Five stars usually accompanies descriptions of great ambience and tasty food with unique ingredients, an obvious
no-brainer that gets added to our list. 2.5 stars? Hard pass. After thorough research, our decisions were final, and we
pieced together the schedule of restaurant visits for the upcoming days to satisfy our stomachs and hearts.

My preoccupation with numbers transcends my review of local fare and permeates the bones of my private practice. As a
newer business owner 10 years ago, I made most of my decisions based on feel with little reliance on hard data. This
process led to limited growth, reduced confidence in financial decisions, and little profit. Through my experience with
Peer2Peer Networks, guidance by a fantastic numbers-oriented mentor, and ample practice with building and reading
spreadsheets, I have gained an appreciation and hearty respect for the information benchmarks and data gleans on the
functionality of a private practice. Implementing regular data review has not only resulted in an overwhelming increase
in profit margin, but most important, reassures me that the decisions I make are sound and responsible. This, in turn,
translates to improved buy-in from my team and an enhanced ability to communicate my mission and values to customers.
Numbers certainly don’t define who we are, but much like the addition of spice to a good meal, they add flavor and
context.

This month’s issue of Impact offers depictions of data in ways you could never imagine. From harnessing the basics of
Connie Jeon’s online-only feature, “Financial Literacy,” to diving deep with Scott Hebert on “Lifetime Value: The
Missing Link in Your Practice’s Growth Strategy,” you’ll find the information necessary to satisfy your numbers craving.
And if you’re one of those practitioners who believes looking at numbers will make you a cold-hearted business person,
PLEASE take a moment to read Russ Certo’s piece, which shows how he used data to impact underserved communities. Like a
menu, there are options for every palate in this issue.

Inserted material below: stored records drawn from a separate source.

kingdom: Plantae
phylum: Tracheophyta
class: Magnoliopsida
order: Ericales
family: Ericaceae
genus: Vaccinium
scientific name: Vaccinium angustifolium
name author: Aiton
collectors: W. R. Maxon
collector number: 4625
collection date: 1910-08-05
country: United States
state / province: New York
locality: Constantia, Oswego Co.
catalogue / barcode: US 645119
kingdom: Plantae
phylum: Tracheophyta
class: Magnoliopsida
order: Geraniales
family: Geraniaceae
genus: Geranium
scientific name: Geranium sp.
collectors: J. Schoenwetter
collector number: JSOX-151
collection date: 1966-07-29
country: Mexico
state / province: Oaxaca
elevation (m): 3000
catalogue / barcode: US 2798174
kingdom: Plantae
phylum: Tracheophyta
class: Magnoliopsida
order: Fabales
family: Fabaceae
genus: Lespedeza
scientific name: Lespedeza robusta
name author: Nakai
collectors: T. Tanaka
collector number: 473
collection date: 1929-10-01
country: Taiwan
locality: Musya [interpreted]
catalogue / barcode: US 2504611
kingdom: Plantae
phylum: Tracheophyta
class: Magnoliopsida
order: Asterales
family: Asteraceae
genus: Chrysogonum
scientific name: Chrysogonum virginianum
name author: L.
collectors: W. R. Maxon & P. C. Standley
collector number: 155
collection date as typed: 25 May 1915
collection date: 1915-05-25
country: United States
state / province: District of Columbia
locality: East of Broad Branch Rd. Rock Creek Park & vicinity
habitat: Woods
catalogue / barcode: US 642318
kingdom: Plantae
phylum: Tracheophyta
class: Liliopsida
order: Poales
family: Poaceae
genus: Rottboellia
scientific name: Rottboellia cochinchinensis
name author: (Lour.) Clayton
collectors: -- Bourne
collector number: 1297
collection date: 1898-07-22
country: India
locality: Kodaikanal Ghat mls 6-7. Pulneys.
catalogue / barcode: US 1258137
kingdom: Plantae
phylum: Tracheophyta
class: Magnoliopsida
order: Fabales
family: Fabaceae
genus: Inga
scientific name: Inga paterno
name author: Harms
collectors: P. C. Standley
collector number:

Our profession’s diligence in using research to justify care matches well with our business focus to use data to drive
financial decisions. And our section resources offer varied guidance through webinars, past Impact articles, and
mentors. If you’re new to numbers, don’t be afraid to dive in and find the combination of data that gives you the best
information. Like tasting a new dish, you can determine whether the combination of flavors suits you and modify the
recipe to yield your best results. Back in the day I never appreciated the world of information that data could provide
my practice, however now, I crave all the numbers I can sink my teeth into. Bon appetit, my friends!